Start of Document segment
# Pre-processing your dataset
> Getting your files in the right format

In this notebook, we examine how one can work with files and format them into the HuggingFace Datasets format. We'll use some files in this directory on GitHub.

----
### What data structure have we been using so far?
Recall the [fine-tuning notebook](https://huggingface.co/docs/transformers/training) we looked at earlier. One of the first things that we do is load the data, and however it's done seems to work seamlessly with the rest of the API. Let's look more into this.

#### What IS this and why might we use it?
Let's learn more about Datasets using the Huggingface [Dataset API](https://huggingface.co/docs/datasets/).

#### Questions and Discussion
Using pages [The Dataset Object](https://huggingface.co/docs/datasets/access.html) and [Train with Datasets](https://huggingface.co/docs/datasets/use_dataset.html), answer the following questions:
* How would you generally describe the structure of a Dataset vs something more like a DataFrame (table)?
* What seem to be some operations you can do with a Dataset?
* What are the advantages of a Dataset?

---
# Let's try an example.
End of Document segment
Start of Dataset excerpts
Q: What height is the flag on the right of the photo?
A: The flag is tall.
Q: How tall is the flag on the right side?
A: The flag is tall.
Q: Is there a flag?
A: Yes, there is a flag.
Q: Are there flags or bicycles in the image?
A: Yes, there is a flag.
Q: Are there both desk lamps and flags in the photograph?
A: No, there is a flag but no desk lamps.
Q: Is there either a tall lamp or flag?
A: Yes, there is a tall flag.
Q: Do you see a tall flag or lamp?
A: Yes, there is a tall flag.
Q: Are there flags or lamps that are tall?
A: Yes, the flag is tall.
End of Dataset excerpts
About this exercise> Please return, word for word, the stretch of the dataset pre-processing notebook that begins at the words "#### Questions and" and stops after "with a Dataset?".

Exercise output>
#### Questions and Discussion
Using pages [The Dataset Object](https://huggingface.co/docs/datasets/access.html) and [Train with Datasets](https://huggingface.co/docs/datasets/use_dataset.html), answer the following questions:
* How would you generally describe the structure of a Dataset vs something more like a DataFrame (table)?
* What seem to be some operations you can do with a Dataset?